Tesla is set to start running its first overseas assembly plant, Chinese authorities giving the carmaker approval to fire up an all-new factory in Shanghai.
The plant could prove critical for Tesla as it pushes to benefit from regulations that have turned China into the world’s largest market for plug-based vehicles. Demand had been limited, until now, by a variety of factors, including tariffs and the ongoing trade war with the U.S.
With the state energy company turning on full power to the factory on Thursday, speculation is that Tesla could begin production this month. Unusually, the company’s normally very public CEO Elon Musk failed to comment on the latest developments, advising those on his widely followed Twitter feed that he was going off-line “for a few days.”
The approval by Chinese authorities comes just 10 months after Tesla broke ground on what it refers to as Gigafactory 3, a surprisingly quick turnaround in the auto industry.
The automaker has said that it hopes to be producing 1,000 Model 3 sedans in Shanghai by the end of 2019. That would fall well short of the plant’s eventual capacity – but it also would mark a far quicker ramp-up than what happened at Tesla’s only U.S. plant. The Fremont, California facility went through what Musk dubbed “production hell” after the launch of the Model 3 in July 2017. It took more than a year to come even close to original output targets and hammered the automaker’s bottom line.
Chinese authorities have gone out of their way to assist Tesla’s project, among other things, taking steps to speed up construction. But perhaps the most notable move came with the decision allowing the company to become the first foreign car manufacturer to wholly own its Chinese operations. Until now, other international manufacturers, such as General Motors, Volkswagen and Toyota, have had to enter into joint ventures with domestic Chinese auto companies.
In past tweets, CEO Musk had said the Shanghai plant will produce “affordable” battery-cars for domestic Chinese production. While production will begin with the Model 3 sedan, Tesla plans to build the Model Y electric-SUV there, as well, once it debuts next year.
Playing in the Chinese car market is critical for automakers in general, considering it is today the world’s largest automotive market. The electric vehicle segment is also the world’s largest, spurred by the New Energy Vehicle, or NEV, guidelines enacted in late 2017.

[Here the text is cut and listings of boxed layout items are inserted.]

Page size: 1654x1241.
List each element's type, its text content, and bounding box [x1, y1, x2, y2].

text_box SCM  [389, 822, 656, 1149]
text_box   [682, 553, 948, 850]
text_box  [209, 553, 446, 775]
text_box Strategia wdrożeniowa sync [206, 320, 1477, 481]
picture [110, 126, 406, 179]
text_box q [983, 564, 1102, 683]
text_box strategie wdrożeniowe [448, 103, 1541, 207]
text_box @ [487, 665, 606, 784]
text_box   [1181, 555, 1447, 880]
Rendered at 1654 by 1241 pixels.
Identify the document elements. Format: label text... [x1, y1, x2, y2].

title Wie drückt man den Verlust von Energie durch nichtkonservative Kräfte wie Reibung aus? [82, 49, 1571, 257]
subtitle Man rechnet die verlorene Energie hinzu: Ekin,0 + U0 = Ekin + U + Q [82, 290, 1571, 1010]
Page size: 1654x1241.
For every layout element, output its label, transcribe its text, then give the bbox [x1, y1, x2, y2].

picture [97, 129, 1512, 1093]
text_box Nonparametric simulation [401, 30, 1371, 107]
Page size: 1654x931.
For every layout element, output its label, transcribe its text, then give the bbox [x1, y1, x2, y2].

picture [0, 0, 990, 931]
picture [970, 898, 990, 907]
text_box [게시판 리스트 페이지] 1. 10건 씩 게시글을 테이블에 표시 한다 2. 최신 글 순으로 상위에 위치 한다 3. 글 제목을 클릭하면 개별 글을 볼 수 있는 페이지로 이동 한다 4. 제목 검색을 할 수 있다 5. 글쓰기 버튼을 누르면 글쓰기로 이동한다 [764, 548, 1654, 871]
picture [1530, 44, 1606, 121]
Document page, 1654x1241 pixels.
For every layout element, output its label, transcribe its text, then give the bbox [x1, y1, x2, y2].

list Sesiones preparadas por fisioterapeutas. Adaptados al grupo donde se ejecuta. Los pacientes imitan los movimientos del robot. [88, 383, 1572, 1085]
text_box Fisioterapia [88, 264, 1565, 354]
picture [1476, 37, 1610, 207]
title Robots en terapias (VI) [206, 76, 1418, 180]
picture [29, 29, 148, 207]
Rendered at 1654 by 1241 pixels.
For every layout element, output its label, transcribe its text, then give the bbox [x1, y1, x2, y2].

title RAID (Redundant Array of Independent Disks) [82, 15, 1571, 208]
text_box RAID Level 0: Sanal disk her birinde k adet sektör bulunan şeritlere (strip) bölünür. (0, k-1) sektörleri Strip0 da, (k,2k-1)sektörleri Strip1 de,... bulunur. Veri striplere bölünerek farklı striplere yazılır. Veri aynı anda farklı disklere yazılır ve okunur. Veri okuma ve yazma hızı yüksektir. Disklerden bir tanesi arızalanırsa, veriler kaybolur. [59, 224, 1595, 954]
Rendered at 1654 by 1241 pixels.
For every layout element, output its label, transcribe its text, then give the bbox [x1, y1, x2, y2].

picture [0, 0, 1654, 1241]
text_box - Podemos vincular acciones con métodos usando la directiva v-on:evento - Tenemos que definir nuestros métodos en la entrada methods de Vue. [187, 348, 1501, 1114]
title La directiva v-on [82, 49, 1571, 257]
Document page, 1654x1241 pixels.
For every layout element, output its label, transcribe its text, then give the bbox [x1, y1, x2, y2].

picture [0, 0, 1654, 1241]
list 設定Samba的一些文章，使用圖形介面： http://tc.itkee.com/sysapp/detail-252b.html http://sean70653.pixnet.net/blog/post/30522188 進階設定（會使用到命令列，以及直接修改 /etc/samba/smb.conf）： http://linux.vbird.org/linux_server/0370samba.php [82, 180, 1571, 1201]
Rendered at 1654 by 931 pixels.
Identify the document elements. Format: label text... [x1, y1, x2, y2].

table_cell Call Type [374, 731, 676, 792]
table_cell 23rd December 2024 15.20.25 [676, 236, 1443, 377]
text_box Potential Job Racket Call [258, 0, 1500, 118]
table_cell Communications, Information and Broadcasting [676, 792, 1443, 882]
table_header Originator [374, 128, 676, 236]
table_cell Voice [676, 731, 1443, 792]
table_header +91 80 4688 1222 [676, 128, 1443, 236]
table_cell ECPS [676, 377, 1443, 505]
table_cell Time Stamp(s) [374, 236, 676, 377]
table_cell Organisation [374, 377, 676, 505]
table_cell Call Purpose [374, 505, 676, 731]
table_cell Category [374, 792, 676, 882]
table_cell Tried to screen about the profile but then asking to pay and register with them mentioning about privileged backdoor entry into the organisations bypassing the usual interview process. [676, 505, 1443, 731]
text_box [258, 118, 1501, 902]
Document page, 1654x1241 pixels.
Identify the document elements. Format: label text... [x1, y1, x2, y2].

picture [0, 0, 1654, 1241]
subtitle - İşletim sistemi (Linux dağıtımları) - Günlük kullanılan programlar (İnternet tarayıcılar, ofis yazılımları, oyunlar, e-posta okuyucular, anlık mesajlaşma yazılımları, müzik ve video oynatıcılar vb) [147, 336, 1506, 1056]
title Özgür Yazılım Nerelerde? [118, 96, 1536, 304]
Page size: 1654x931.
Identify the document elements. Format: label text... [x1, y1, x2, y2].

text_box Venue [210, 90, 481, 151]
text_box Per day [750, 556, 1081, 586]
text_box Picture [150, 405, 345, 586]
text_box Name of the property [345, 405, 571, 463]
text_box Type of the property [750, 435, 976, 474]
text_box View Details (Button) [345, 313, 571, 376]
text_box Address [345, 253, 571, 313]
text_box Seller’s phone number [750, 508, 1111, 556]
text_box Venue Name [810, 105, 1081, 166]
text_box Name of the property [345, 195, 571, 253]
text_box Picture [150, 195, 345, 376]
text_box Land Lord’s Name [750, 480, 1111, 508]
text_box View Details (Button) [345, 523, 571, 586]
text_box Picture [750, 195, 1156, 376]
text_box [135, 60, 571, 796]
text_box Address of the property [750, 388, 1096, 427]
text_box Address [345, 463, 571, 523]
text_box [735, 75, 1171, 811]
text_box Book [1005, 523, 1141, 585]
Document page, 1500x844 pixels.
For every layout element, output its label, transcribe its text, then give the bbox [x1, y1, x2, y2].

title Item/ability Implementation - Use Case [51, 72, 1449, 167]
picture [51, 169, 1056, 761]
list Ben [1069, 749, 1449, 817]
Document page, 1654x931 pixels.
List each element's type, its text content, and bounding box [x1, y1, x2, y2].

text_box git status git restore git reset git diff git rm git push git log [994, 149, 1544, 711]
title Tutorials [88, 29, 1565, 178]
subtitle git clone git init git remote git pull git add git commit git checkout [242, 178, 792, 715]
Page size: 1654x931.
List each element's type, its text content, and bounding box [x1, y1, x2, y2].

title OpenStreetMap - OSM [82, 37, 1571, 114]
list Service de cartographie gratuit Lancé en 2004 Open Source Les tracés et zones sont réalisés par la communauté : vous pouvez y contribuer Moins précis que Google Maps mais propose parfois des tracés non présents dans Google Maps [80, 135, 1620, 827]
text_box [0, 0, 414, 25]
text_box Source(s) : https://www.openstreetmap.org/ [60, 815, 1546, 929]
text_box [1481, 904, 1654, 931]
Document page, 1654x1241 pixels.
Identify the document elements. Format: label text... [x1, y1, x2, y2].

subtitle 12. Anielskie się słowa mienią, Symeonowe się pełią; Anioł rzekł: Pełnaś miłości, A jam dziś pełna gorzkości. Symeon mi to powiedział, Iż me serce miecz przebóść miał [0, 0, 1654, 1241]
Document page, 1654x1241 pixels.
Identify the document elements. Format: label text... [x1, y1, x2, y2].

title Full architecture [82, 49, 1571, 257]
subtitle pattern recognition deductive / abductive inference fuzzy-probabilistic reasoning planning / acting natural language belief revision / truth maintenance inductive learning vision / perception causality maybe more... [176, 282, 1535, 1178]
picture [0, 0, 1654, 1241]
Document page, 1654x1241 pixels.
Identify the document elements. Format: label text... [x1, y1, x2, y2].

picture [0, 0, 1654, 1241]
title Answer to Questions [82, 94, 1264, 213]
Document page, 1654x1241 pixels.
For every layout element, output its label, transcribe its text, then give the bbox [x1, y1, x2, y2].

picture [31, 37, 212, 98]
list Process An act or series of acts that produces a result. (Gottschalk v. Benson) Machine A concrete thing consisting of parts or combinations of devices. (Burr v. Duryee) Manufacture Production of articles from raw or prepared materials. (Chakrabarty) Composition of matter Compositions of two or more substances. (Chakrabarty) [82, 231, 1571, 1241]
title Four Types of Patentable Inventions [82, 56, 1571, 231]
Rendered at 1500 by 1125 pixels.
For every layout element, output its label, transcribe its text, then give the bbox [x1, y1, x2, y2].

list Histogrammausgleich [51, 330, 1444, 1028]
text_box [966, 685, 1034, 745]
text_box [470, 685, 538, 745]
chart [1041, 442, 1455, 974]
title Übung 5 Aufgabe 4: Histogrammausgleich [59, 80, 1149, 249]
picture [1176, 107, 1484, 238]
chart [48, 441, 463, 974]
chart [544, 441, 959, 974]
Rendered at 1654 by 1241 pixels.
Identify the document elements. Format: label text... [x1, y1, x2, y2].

Last year saw record sales of 1.1 million electric vehicles in China, up 300% from 2016 — and equal to 55% of global demand. Sales in the U.S., by comparison came to a much more modest 358,000 in 2018. But demand has slowed since July when the Beijing government pulled back national sales incentives.
Some skeptics worry that Tesla’s operations could kick off at a bad time. “You have all these unsold electric cars sitting on dealer lots,” said John McElroy, an industry analyst and host of the Autoline TV show. “We could be heading for an EV disaster.”
Several Chinese EV companies have been running into trouble, in fact, notably one that had been considered among the most promising, the start-up called NIO often referred to as “the Chinese Tesla-killer.” Its sales through August were down 72% from year-earlier levels and on September 24 it reported second-quarter earnings had nosedived. The company posted a loss of 3.11 yuan per share, or $0.45, compared with a consensus forecast of a 1.87 yuan loss.
But other observers believe that the slowdown is just temporary. Despite the loss of sales incentives, it’s new products, such as the upcoming Tesla Model Y, that should re-energize the Chinese market, said Michael Dunne, a long-time Chinese auto analyst and head of consulting firm Zozo Go.
“Once the new products are ready I think EV demand will start to rise again,” he said.